练习题目:
• A. 根据关于 Urllib 的文章,在 Python3 中 Urllib2 库的情况是怎样的?
• B. 用两句话概括关于 Urllib 的文章。
• C. 接着关于 Urllib 的文章最后一行往下续写。

原文摘录:
美文网首页
Python网络——Urllib&Requests

Python网络——Urllib&Requests

作者: _羊羽_ | 来源:发表于2018-07-16 00:54 被阅读4314次

    Urllib

    Urllib 库,它是 Python 内置的 HTTP 请求库.不需要额外安装即可使用,在 Python中,有 Urllib 和 Urlib2 两个库可以用来实现Request的发送。而在 Python3 中,已经 没有Urllib2 ,统一为 Urllib

    urllib.request 请求

    from urllib import request
    
    response = request.urlopen('http://httpbin.org/ip')
    headers = response.getheaders()
    for header in headers:
        print(header)
    print(response.status)
    print(response.getheader("Server"))
    print(response.getheader("Content-Type"))
    print(response.read())
    

    Request类

     def __init__(self, url, data=None, headers={},
                     origin_req_host=None, unverifiable=False,
                     method=None):
            self.full_url = url
            self.headers = {}
            self.unredirected_hdrs = {}
            self._data = None
            self.data = data
            self._tunnel_host = None
            for key, value in headers.items():
                self.add_header(key, value)
            if origin_req_host is None:
                origin_req_host = request_host(self)
            self.origin_req_host = origin_req_host
            self.unverifiable = unverifiable
            if method:
                self.method = method
    

    请求头

    
    import urllib.request as rq
    headers = {'User-Agent':'Mozilla/5.0 (Macintosh; Intel Mac OS X 10_12_4) AppleWebKit/537.36 (KHTML, like Gecko) Chrome/67.0.3396.99 Safari/537.36'}
    
    request = rq.Request(url='http://www.jianshu.com',headers = headers)
    response = rq.urlopen(request)
    print(response.getheader("Server"))
    

    请求参数

    import urllib.request as rq
    import urllib.parse as pr
    data = bytes(pr.urlencode({"location": "北京", "ak": "VAuehGLIw7lW6ovwpnKboM3I","output": "json"}),encoding='utf-8')
    request = rq.Request(url='http://api.map.baidu.com/telematics/v3/weather?',data = data,method='POST')
    response = rq.urlopen(request)

记录列表:
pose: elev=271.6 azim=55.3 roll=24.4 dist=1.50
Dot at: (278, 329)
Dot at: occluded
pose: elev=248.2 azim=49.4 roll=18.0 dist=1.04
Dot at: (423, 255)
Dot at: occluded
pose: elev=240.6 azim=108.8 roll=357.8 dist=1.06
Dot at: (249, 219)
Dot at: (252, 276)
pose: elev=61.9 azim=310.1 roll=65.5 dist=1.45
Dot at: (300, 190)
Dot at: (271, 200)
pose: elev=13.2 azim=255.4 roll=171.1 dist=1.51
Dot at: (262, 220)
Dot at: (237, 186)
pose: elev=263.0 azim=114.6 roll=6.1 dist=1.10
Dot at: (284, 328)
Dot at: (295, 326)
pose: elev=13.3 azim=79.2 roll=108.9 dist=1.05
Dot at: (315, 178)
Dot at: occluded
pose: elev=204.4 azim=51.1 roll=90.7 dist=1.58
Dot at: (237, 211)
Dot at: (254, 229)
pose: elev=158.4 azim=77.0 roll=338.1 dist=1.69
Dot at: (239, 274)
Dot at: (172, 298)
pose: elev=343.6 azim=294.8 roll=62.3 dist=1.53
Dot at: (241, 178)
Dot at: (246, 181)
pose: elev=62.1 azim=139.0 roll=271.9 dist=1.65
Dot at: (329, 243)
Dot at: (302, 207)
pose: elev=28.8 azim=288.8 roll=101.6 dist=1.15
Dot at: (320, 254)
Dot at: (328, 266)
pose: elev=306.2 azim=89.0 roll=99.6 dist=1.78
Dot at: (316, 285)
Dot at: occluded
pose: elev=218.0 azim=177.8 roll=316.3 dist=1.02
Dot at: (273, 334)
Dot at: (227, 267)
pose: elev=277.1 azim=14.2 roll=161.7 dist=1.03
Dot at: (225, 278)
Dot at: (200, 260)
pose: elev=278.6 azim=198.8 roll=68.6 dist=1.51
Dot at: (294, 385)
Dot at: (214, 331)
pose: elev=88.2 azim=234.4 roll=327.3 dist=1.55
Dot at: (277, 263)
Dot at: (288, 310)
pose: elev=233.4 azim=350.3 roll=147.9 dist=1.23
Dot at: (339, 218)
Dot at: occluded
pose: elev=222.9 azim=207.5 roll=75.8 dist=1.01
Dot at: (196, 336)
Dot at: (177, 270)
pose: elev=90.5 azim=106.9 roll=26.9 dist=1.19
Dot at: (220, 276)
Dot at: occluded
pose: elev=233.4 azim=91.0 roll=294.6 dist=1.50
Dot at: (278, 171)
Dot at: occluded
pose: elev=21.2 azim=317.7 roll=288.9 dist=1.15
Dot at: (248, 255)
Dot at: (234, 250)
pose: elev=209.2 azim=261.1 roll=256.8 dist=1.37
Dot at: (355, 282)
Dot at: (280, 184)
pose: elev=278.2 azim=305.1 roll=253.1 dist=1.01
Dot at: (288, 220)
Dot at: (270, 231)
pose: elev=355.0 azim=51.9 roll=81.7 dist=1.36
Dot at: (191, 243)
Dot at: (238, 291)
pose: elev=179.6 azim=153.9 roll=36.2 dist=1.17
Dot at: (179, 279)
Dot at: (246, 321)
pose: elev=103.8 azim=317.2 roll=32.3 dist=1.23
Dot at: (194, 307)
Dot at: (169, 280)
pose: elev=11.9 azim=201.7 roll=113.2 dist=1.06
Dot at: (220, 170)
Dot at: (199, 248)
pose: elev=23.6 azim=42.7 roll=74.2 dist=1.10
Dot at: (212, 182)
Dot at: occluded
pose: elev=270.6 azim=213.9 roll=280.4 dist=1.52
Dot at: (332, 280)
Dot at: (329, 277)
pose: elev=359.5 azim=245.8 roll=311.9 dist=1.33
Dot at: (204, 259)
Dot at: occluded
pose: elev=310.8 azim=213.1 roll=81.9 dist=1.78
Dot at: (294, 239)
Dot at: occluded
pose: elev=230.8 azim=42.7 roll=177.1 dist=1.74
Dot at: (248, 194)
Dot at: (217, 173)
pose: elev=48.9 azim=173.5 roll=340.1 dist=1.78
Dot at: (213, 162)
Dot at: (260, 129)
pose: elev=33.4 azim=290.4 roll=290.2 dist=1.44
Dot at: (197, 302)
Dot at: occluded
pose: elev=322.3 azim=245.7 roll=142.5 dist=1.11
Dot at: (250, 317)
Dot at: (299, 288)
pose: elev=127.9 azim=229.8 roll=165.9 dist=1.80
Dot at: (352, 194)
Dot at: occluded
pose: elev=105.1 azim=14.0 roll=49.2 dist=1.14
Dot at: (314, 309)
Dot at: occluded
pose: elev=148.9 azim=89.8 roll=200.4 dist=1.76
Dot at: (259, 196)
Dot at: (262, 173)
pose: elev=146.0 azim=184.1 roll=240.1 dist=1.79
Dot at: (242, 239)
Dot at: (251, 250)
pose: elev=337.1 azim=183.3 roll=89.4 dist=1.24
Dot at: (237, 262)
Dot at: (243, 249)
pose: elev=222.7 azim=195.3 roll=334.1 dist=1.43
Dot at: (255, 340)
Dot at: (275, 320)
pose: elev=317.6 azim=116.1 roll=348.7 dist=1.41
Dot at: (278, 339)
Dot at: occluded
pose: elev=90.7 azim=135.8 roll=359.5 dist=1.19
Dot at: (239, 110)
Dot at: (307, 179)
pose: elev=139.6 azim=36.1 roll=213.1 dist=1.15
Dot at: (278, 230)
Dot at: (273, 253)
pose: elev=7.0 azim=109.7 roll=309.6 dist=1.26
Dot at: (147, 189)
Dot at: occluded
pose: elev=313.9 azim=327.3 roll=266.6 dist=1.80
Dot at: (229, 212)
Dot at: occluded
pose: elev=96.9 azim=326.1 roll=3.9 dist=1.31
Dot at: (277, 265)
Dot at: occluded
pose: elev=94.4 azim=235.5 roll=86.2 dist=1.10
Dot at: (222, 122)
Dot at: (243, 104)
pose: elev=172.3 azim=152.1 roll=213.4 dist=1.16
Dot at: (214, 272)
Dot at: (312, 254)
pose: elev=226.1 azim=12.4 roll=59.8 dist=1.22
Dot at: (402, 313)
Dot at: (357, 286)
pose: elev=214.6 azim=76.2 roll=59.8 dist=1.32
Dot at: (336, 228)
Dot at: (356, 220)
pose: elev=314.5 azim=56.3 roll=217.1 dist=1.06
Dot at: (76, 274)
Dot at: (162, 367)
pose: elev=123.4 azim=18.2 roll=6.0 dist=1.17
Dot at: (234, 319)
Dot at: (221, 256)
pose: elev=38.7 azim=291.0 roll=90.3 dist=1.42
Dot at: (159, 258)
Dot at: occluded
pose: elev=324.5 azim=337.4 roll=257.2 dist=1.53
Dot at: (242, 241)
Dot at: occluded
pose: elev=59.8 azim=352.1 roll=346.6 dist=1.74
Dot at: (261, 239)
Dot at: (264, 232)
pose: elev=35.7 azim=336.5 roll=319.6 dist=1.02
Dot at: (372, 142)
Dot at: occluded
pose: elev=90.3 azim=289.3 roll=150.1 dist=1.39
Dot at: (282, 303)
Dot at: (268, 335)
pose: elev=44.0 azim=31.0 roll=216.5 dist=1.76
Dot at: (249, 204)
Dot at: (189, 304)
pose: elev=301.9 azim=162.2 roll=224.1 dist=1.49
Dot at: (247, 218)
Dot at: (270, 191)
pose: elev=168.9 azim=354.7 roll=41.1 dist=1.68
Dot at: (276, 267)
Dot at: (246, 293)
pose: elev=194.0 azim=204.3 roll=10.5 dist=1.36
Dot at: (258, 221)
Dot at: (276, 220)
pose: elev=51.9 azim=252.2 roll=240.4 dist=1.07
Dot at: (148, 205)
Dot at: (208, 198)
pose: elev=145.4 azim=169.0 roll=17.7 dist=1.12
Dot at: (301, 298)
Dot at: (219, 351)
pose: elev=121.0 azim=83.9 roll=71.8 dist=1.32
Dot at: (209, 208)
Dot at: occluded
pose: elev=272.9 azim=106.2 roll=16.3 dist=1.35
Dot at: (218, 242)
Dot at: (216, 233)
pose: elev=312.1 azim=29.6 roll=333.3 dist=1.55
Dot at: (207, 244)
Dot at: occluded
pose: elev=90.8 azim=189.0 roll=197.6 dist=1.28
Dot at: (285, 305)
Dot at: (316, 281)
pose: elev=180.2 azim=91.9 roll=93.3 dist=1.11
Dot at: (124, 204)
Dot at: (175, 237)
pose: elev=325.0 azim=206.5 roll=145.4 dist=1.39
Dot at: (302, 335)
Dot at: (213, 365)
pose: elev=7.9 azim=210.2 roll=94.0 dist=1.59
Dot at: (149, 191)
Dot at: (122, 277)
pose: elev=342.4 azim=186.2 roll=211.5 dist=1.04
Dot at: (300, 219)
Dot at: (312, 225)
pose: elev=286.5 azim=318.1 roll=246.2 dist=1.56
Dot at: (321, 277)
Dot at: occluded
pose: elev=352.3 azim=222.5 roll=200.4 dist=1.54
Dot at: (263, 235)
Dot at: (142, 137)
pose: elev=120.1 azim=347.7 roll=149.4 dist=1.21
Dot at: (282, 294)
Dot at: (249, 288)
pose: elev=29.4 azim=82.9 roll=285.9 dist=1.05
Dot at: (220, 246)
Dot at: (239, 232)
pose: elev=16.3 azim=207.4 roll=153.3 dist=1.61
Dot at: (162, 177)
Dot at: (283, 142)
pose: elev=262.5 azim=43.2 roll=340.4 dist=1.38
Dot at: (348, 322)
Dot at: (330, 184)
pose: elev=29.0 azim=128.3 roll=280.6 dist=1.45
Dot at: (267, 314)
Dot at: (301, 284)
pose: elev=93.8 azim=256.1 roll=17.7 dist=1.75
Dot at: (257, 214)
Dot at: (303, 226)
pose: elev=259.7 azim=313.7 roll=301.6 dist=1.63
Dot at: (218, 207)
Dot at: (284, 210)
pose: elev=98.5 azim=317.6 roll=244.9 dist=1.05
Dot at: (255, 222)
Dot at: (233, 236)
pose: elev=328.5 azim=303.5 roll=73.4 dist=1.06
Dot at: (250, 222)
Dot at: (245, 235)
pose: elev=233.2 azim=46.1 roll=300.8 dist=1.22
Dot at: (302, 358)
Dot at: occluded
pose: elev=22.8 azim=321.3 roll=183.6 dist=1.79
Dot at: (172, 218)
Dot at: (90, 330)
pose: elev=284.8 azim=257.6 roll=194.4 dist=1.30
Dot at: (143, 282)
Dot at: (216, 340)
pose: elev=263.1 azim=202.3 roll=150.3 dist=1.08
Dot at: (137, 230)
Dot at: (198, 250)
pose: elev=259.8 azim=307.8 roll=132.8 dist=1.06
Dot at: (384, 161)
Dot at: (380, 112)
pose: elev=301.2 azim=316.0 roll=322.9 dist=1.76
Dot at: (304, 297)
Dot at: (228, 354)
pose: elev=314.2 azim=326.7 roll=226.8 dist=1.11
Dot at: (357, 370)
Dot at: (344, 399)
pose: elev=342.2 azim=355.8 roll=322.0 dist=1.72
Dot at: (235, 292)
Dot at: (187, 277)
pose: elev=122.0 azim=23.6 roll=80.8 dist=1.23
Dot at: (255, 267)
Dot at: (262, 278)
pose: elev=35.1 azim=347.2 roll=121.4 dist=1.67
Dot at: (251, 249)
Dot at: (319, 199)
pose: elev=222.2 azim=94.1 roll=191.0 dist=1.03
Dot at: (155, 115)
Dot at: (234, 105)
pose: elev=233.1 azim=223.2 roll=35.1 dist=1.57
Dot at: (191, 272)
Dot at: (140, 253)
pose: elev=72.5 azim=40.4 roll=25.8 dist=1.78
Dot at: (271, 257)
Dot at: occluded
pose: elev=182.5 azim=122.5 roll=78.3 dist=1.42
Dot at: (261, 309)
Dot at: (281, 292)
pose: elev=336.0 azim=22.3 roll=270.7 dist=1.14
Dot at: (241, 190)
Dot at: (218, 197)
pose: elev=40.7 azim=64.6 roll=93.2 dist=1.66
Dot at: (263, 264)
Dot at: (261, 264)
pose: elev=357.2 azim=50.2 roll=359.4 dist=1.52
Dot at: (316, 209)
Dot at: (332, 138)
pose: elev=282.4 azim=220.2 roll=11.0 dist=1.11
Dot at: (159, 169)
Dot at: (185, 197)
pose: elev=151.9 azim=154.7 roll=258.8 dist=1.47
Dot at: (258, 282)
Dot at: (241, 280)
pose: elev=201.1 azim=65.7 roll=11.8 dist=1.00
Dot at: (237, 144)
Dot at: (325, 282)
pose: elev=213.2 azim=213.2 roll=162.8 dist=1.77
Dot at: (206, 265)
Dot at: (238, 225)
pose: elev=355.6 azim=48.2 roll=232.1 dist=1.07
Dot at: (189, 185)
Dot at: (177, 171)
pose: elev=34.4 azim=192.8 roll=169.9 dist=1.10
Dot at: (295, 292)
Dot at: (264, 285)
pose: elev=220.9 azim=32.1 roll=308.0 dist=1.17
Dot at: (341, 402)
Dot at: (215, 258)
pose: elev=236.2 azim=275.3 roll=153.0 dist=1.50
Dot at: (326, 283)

各题答案:
• A. Python3 中已经没有 Urllib2,统一为 Urllib。

• B. Urllib 是 Python 内置的 HTTP 请求库,无需额外安装即可使用,而在 Python3 中 Urllib2 已被统一为 Urllib。文章给出了用 urlopen 获取响应头、状态码和内容的代码,列出了 Request 类的初始化方法,并演示了如何设置请求头以及用 POST 发送请求参数。

• C.
    print(response.read())
    

    ProxyHandler代理请求

    from urllib import request
    
    handle = request.ProxyHandler({'http':'106.57.23.28:34498'})
    opener = request.build_opener(handle)
    response = opener.open('http://httpbin.org/ip')
    print(response.read())
    

    urllib.robotparser 爬虫协议解析

    主要是用来识别网站的 robots.txt 文件,然后判断哪些网站可以爬,哪些网站不可以爬的。

    Requests

    Requests的Github地址

    image.png

    pip3 安装

    pip3 installl request
    

    Response

    属性 说明
    status_code 状态码
    text 内容
    encoding
    apparent_encoding
    content

    request库开源的httpbin可以用于平常我们网络的知识的学习

    image.png

    Get请求

    import requests
    
    response = requests.get("https://www.baidu.com")
    print(type(response))
    print(response.status_code)
    print(response.text.encode())
    print(response.cookies)
    

    增加请求参数

    import requests
    
    data = {"location": "北京", "ak": "VAuehGLIw7lW6ovwpnKboM3I", "output": "json"}
    response = requests.get("http://api.map.baidu.com/telematics/v3/weather",params=data)
    print(response.status_code)
    print(response.text)
    

    POST

    import requests
    
    formdata = {
        'i': '我是中国人',
        'doctype': 'json',
    }
    url = "http://fanyi.youdao.com/translate?smartresult=dict&smartresult=rule"
    res = requests.post(url,data=formdata)
    print(res.text)
    

    代理proxies

    import requests
    
    url = "http://httpbin.org/ip"
    res = requests.get(url, proxies={"http": "112.192.248.34:26241"})
    print(res.text)
    

    Cookie

    http请求是无状态的。也就是说即使第一次和服务器连接后并且登录成功后,第二次请求服务器依然不能知道当前请求是哪个用户。cookie的出现就是为了解决这个问题,第一次登录后服务器返回一些数据(cookie)给浏览器,然后浏览器保存在本地,当该用户发送第二次请求的时候,就会自动的把上次请求存储的cookie数据自动的携带给服务器,服务器通过浏览器携带的数据就能判断当前用户是哪个了。

    cookie的格式:

    Set-Cookie: NAME=VALUE;Expires/Max-age=DATE;Path=PATH;Domain=DOMAIN_NAME ;SECURE
    
    参数 说明
    NAME cookie的名字
    VALUE cookie的值
    Expires cookie的过期时间
    Path cookie作用的路径
    -Domain -cookie作用的域名
    -SECURE -是否只在https协议下起作用
    import requests
    
    url = "https://www.baidu.com/"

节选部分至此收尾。